«Итак мы погреблись с Ним крещением в смерть, дабы, как Христос воскрес из мертвых славою Отца, так и нам ходить в обновленной жизни. Ибо если мы соединены с Ним подобием смерти Его, то должны быть соединены и подобием воскресения, зная то, что ветхий наш человек распят с Ним, чтобы упразднено было тело греховное, дабы нам не быть уже рабами греху; ибо умерший освободился от греха. Если же мы умерли со Христом, то веруем, что и жить будем с Ним, зная, что Христос, воскреснув из мертвых, уже не умирает: смерть уже не имеет над Ним власти» (Рим. 6, 4-9).
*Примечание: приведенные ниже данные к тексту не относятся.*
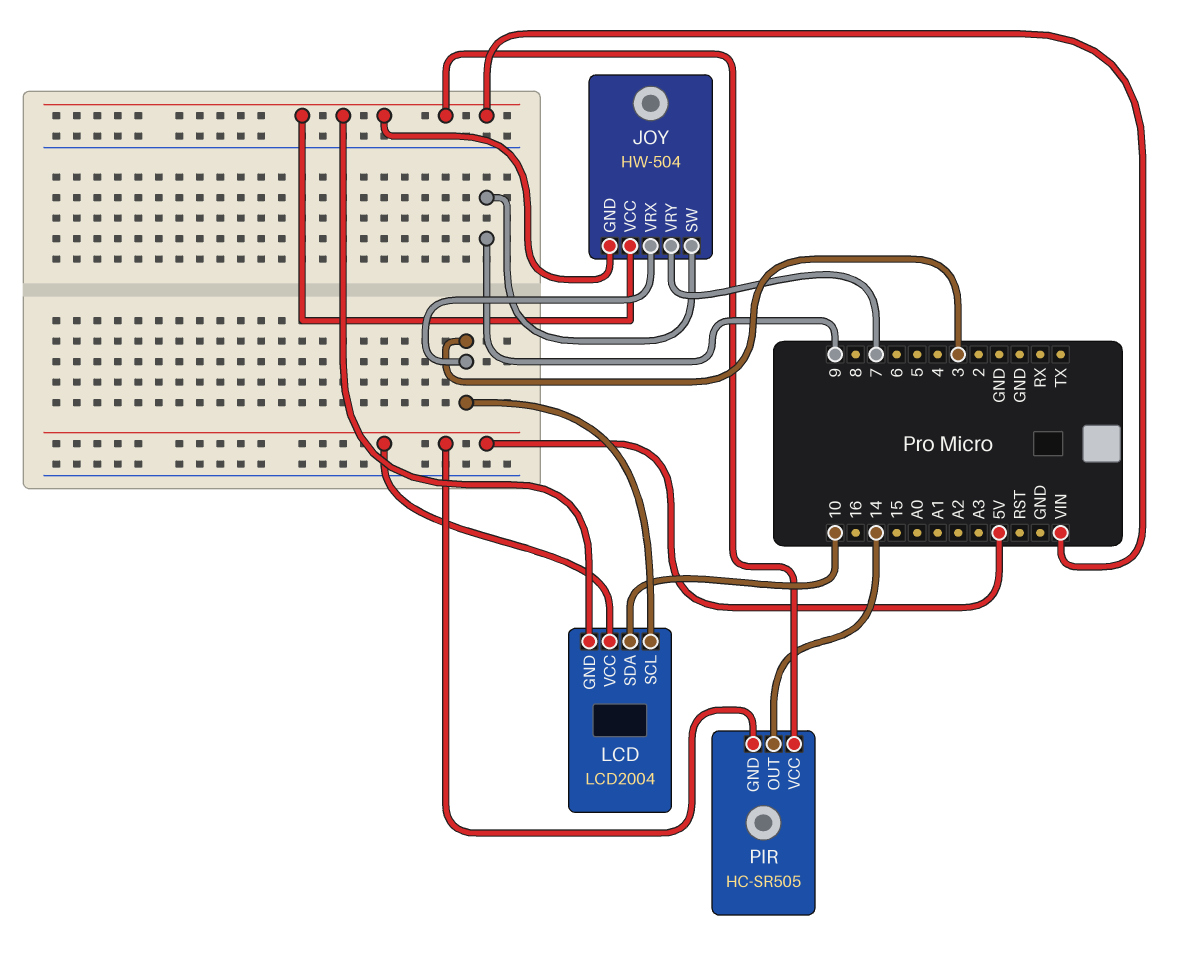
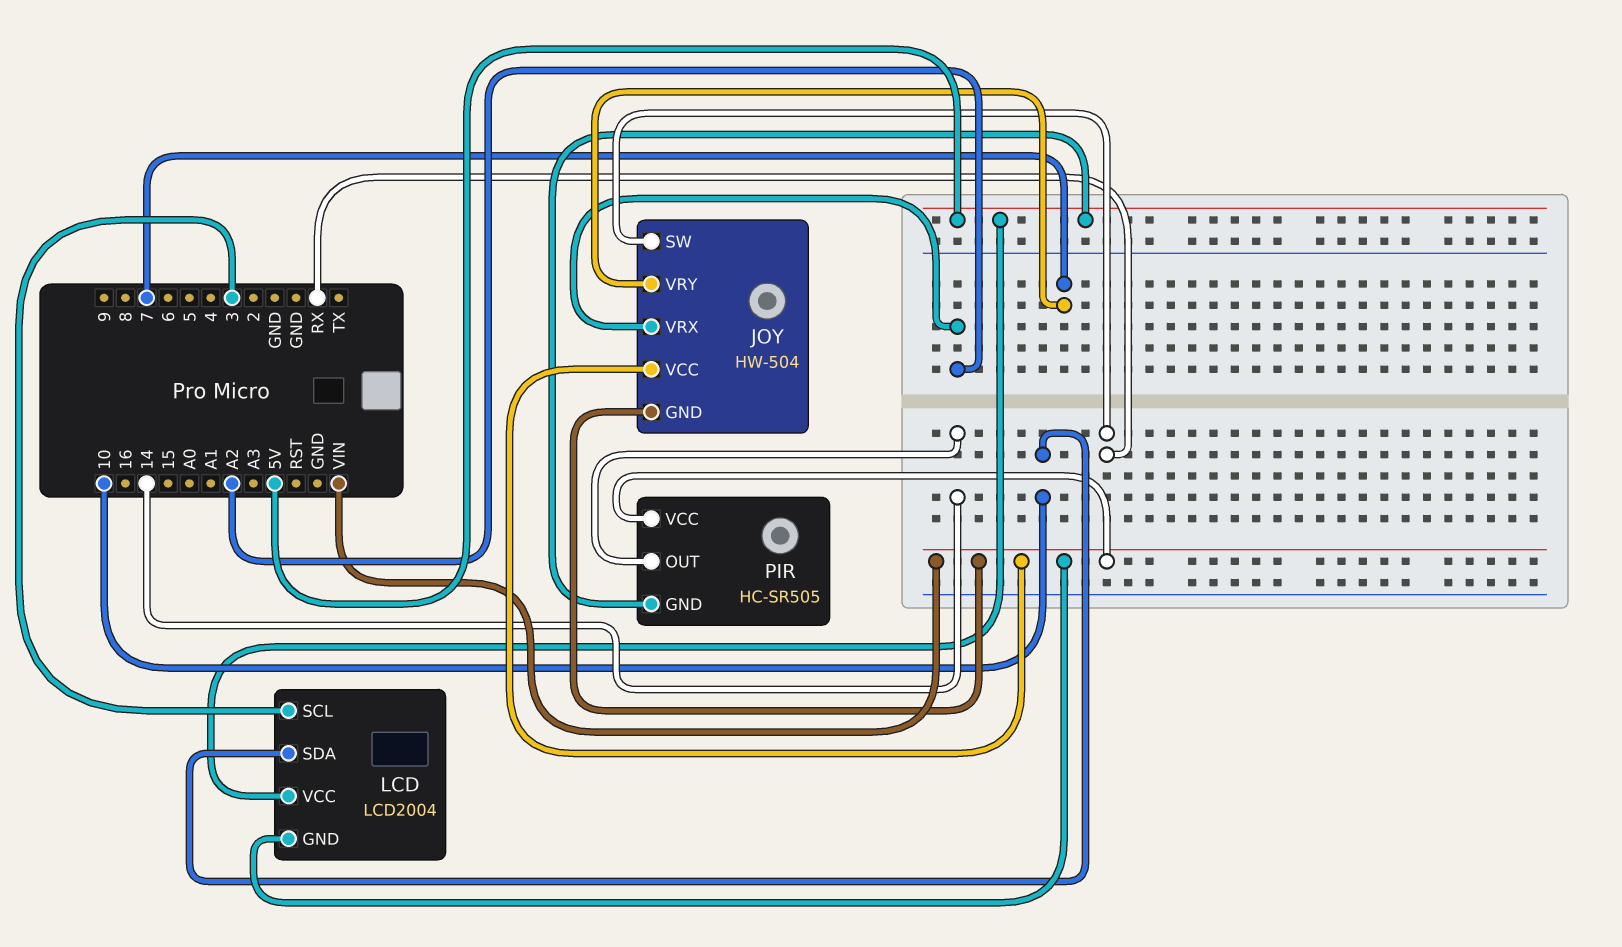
JOY pin SW: 9 -> RX
JOY pin VRX: 3 -> A2

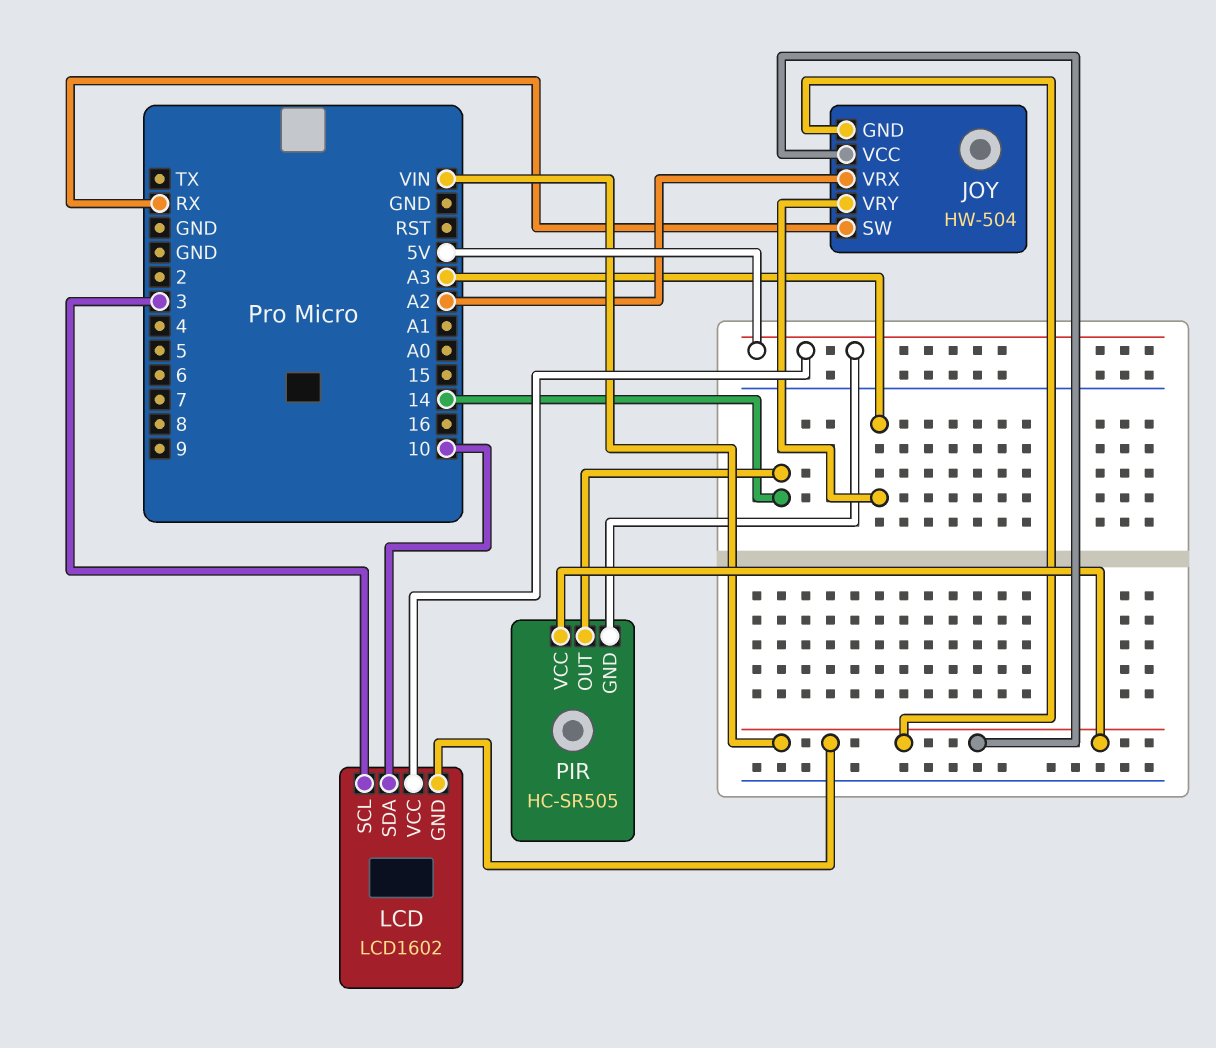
JOY pin VRY: 7 -> A3
LCD: LCD2004 -> LCD1602

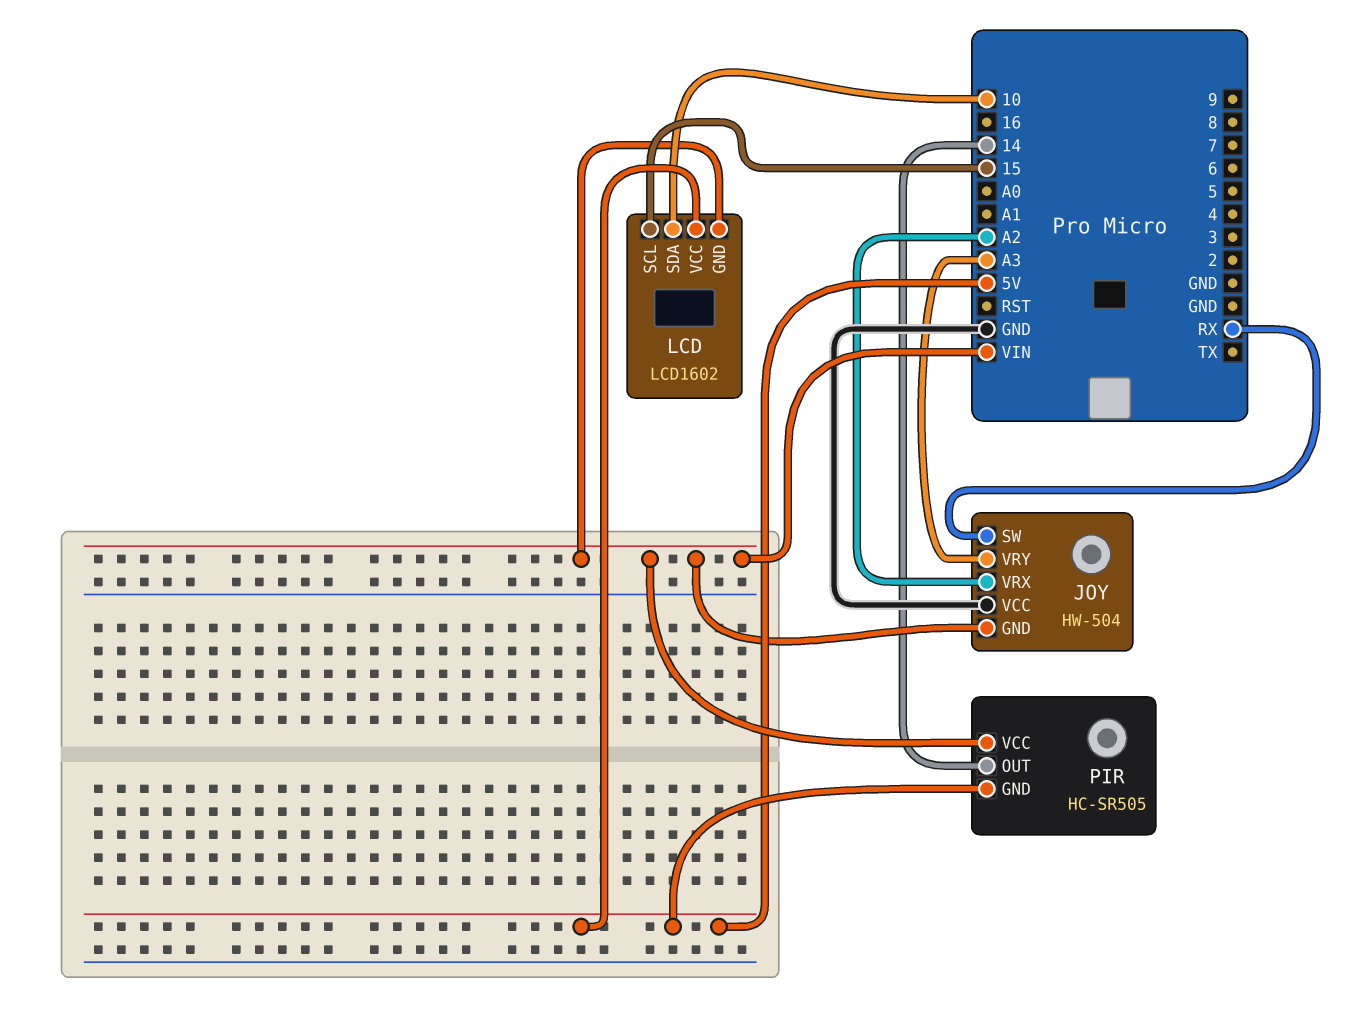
JOY pin VCC: VIN -> GND
LCD pin SCL: 3 -> 15

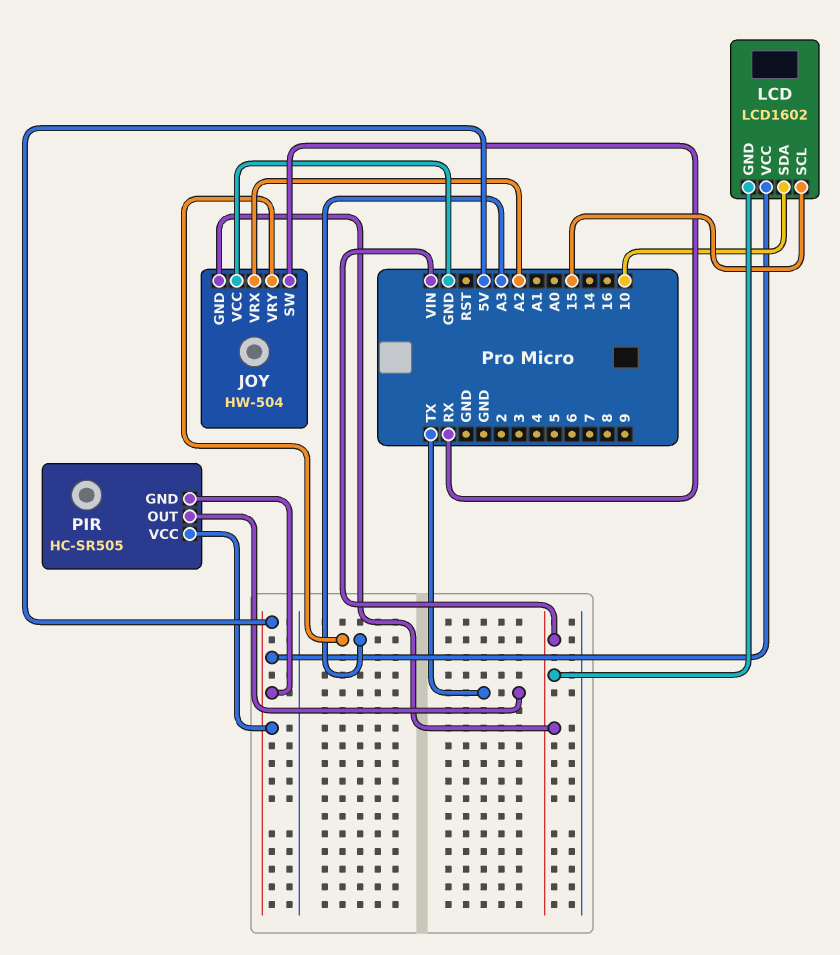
PIR pin OUT: 14 -> TX
PIR pin VCC: VIN -> 5V

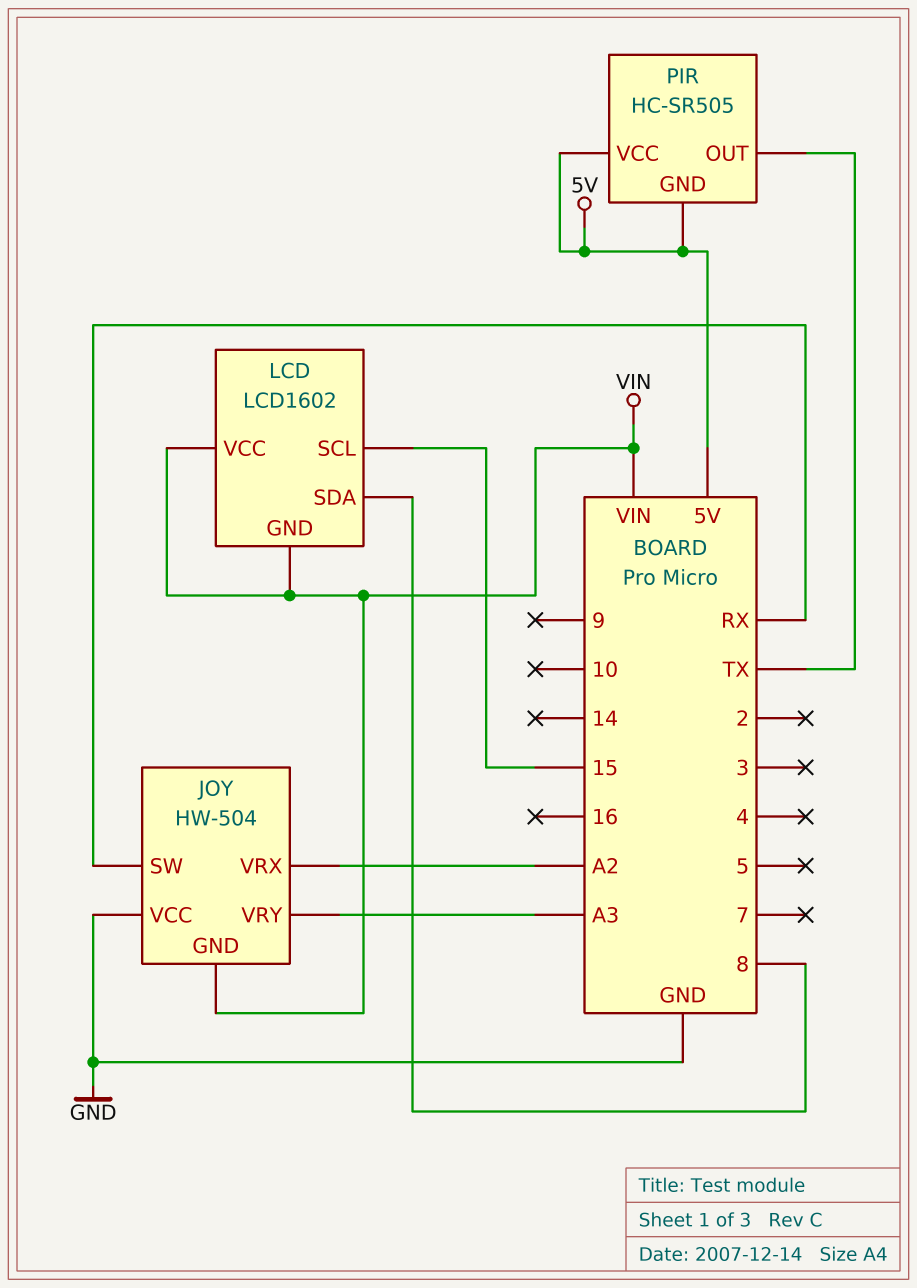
LCD pin SDA: 10 -> 8
LCD pin VCC: 5V -> VIN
Умерший, на взгляд неверующего человека, освободился от жизни. Грехи, кстати, никуда не делись — их последствия продолжают кругами расходиться по космосу.
Смотря какой умерший!
Крещение оказывается смертью, физическая же смерть шагом к воскресению.
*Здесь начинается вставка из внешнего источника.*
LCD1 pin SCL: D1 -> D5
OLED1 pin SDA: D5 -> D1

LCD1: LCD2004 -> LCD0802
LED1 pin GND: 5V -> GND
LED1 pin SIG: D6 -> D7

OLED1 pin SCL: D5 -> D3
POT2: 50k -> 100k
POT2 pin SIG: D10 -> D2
«Новый человек» — образ, рождающийся от образа «нового рождения», рождения от Духа.
Психологически человек, переживший опыт Духа, склонен противопоставлять себя как целое — «ветхому человеку», который является частью, частью второстепенной, маленькой, скрытой где-то в недрах человека нового. А ведь — по поведению судя — вообще-то наоборот: новый человек, как ему и положено, где-то внутри старого, свёрнут калачиком, ещё не он определяет, что будет христианином сказано и сделано.
«Роды» не в том, чтобы извлечь нового человека из старого, а чтобы содрать старого — он ведь покойник, не он родил нового человека, а Дух. Ветхий человек — как старая кожа у змеи. Главное отличие этих двух персонажей: там, где ветхий человек делает, новый человек — любит. Где ветхий человек сходит с ума от невозможности победить мировое зло, от своей слабости и глупости — и этим отчаянием лишь увеличивает мировое зло — там новый человек, как и подобает новорожденному, просто лежит и улыбается, и нежится, ибо он — не перед мировым злом лежит, а стоит перед Богом.